Douglas James Shearman (2 July 1918, Isleworth, Middlesex – 12 May 2003, Cassington, Oxfordshire) was a British geologist and sedimentologist, who made significant contributions to the study of evaporites and other sediments and sedimentary rocks in desert climates.
 His research on evaporites is important for understanding the entrapment and migration of petroleum.

==Education and career==
After education in Hounslow and at Southend-on-Sea's Southend High School for Boys, Shearman joined the Royal Mail as a trainee engineer. In 1939 he enlisted in the Royal Navy. During his basic training in Dover he met in the NAAFI canteen a young soldier named Tom Pain, who was using a hand lens to examine a terebatulid fossil from the Dover chalk. Discussions over tea and doughnuts inspired Shearman to study geology. During WW II, he served as a radio operator on a minesweeper in the North Atlantic. In 1946 he enrolled at Chelsea Polytechnic, University of London, where he studied geology under William Fleet (1890–1966) and graduated in 1949 with a first class degree.

In 1949 Herbert Harold Read appointed Shearman as assistant lecturer at Imperial College London. There Shearman was promoted in 1951 to lecturer, in 1963 to senior lecturer, and in 1971 to reader.
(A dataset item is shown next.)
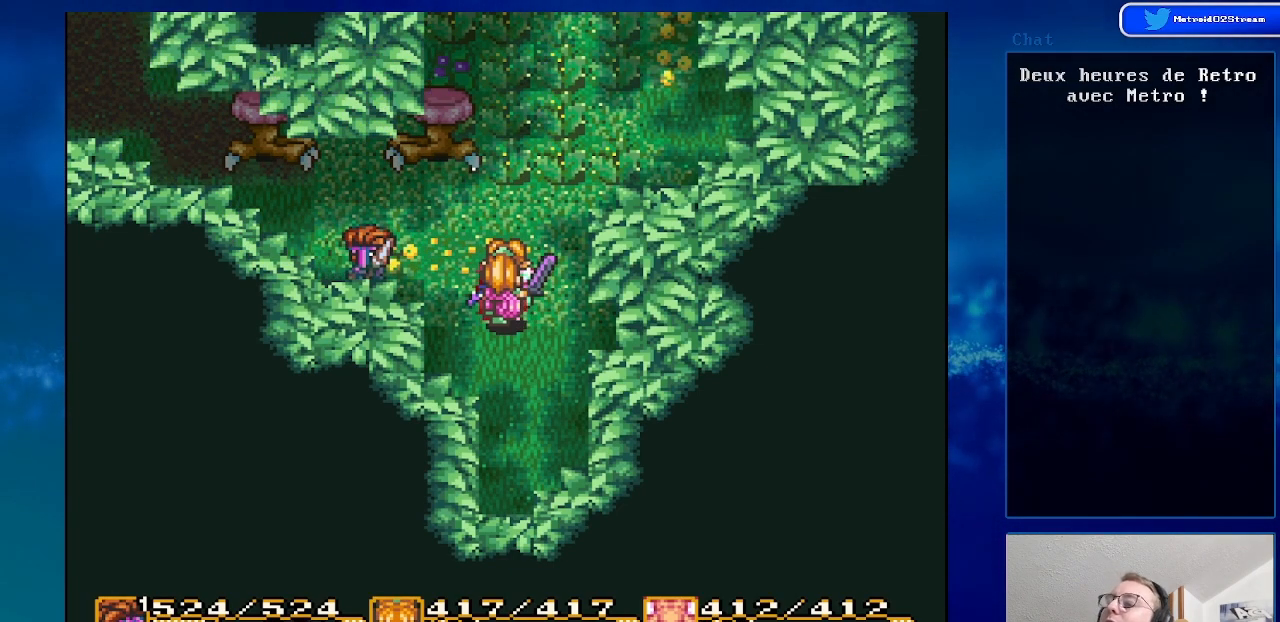
{"buttons": [], "events": []}
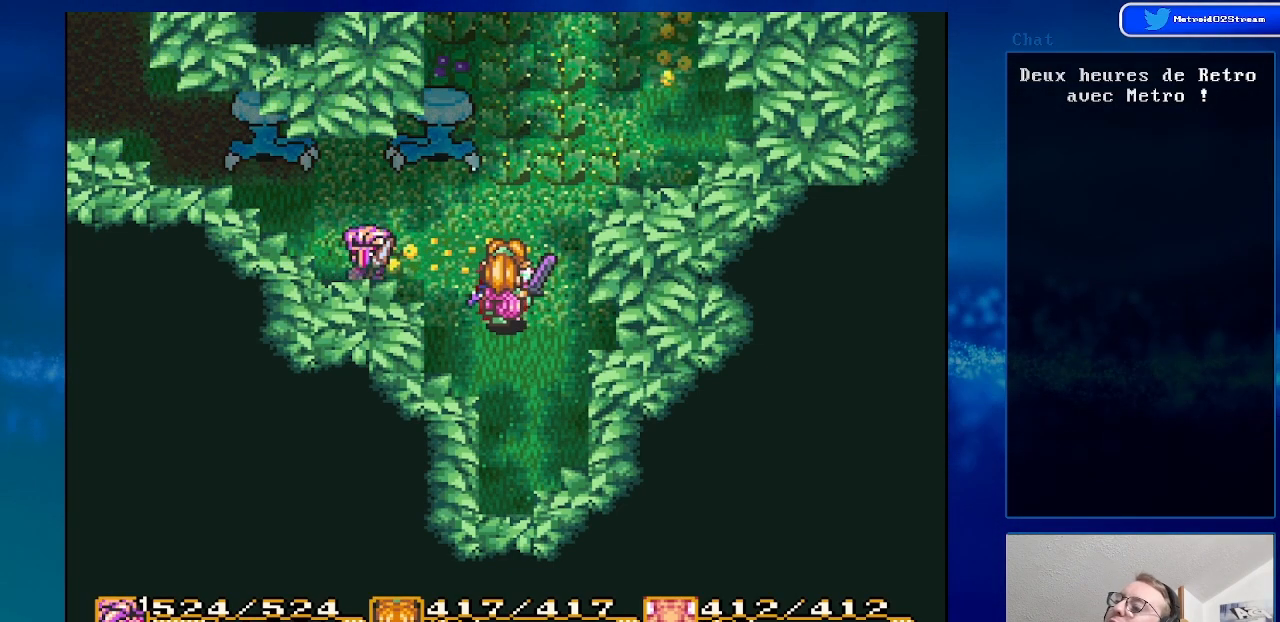
{"buttons": [], "events": []}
He was awarded a D.Sc. and was a professor of sedimentology from 1978 to 1983, when he retired from Imperial College London as professor emeritus.

==Research==
From the mid-1950s to the early 1960s, Shearman and his sedimentology research group studied the limestones and dolomites of the French Jura. Shearman with his student Brian Evamy developed staining methods that improved microscopic study of the cementation history of limestones. Shearman and colleagues also pioneered the use trace elements and various methods to study dolomitisation and dedolomitisation of limestones. Their pioneering methods were adopted worldwide. During those years, Shearman's group also focused on research, initiated by Graham Evans (1934–2021), involving inter-tidal sediments of the Wash.
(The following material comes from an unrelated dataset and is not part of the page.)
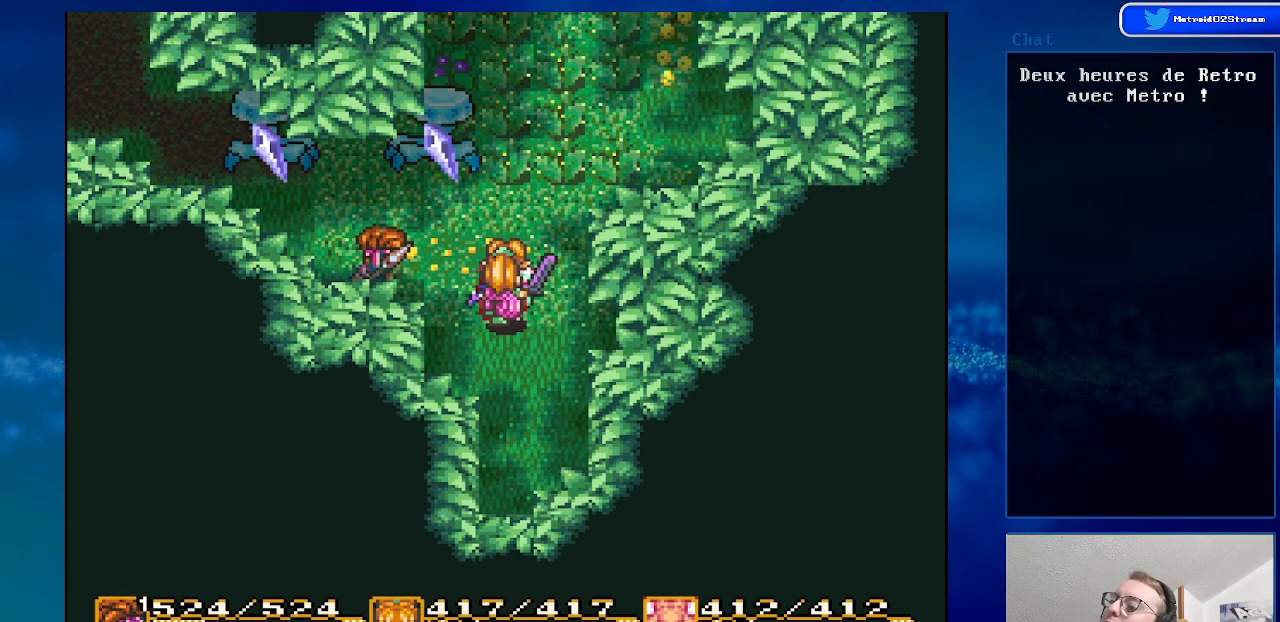
{"buttons": [], "events": []}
In 1961, Douglas J. Shearman and Graham Evans began to expand their research on tidal and inter-tidal sediments to areas outside England. During work, funded by the UK's DSIR and later by Shell plc, on the Trucial Coast on the Persian Gulf, Shearman's research team recorded the first known example of recent anhydrite. The team showed that anhydrite, previously known only from older rocks, is still being formed today, in tidal environments of what is now called the sabkha environment. In 1965 in a discussion in a joint meeting of the Institute of Petroleum and Geological Society of London, Shearman suggested that the traditionally accepted idea of evaporites deposited from a standing body of water was wrong. Instead, upward moving brines in a thick pile of sabkha sediments produce complex mineralogical replacements in the upper part of the pile while leaving the lower part unaltered – thus producing the vertical sequences found in these evaporite rocks. By the late 1970s the research of Shearman's team convinced sedimentologists that, as salt marshes build out toward the sea, evaporite minerals displace and replace earlier lime sediments. In addition to the research on the sabkha sediments, Shearman did related research in Baja California on inter-tidal laminated halite (salt) deposits and in Canada with John G. C. M. Fuller (1926–2012). Such research allowed sedimentologists to re-interpret ancient evaporite sequences, thus benefiting the petroleum industry. During his years of retirement, Shearman with colleagues did research in the sedimentary basins of Lake Lahontan and Mono Lake on algal mounds containing the mineral ikaite, precursor of various pseudomorphs of ikaite.

==Family==
In 1949 Douglas J. Shearman married Maureen Pugsley. Upon his death, he was survived by his widow and their two sons and one daughter.

==Awards and honours==
- Lyell Fund of the Geological Society of London (1967)
- Matson Award of the American Association of Petroleum Geologists (1981)
- Lyell Medal of the Geological Society of London (1984)
- Wollaston Medal of the Geological Society of London (1997)

==Selected publications==
- Pitcher, W. S. (1954). "The Loess of Pegwell Bay, Kent, and its Associated Frost Soils"
- Curtis, R. (1963). "Association of Dolomite and Anhydrite in the Recent Sediments of the Persian Gulf"
- Selley, R. C. (1963). "Some Underwater Disturbances in the Torridonian of Skye and Raasay"
- Evans, G. (1964). "Recent Celestine from the Sediments of the Trucial Coast of the Persian Gulf"
- Shearman, D. J. (1965). "Organic Matter in Recent and Ancient Limestones and its Role in their Diagenesis"
- Shearman, D. J. (1969). "Distribution of Strontium in Dedolomites from the French Jura"
- Shearman, D. J. (1969). "Anhydrite diagenesis, calcitization, and organic laminites, Winnipegosis formation, Middle Devonian, Saskatchewan"
- Shearman, D.J. (1970). "The genesis and diagenesis of oolites"
- "Marine Evaporites" (1978)
- Shearman, D. J. (1979). "A field test for identification of gypsum in soils and sediments"
- Shearman, D. J. (1981). "Displacement of sand grains in sandy gypsum crystals"
- Shearman, D.J. (1985). "Ikaite, the parent mineral of jarrowite-type pseudomorphs"
- Gunatilaka, Ananda (1987). "A Spherulitic Fabric in Selectively Dolomitized Siliciclastic Crustacean Burrows, Northern Kuwait"
- Shearman, D. J. (1989). "Ikaite, CaCO_{3}⋅6H_{2}O, precursor of the thinolites in the Quaternary tufas and tufa mounds of the Lahontan and Mono Lake Basins, western United States"
- Evamy, B. D. (1990). "Carbonate Diagenesis"
- Shearman, Douglas J. (1995). "Unusual twinning features in large primary gypsum crystals formed in salt lake conditions, Middle Miocene, Madrid Basin, Spain: Palaeoenvironmental implications — Discussion"
- Huggett, J.M. (2005). "The petrology of ikaite pseudomorphs and their diagenesis"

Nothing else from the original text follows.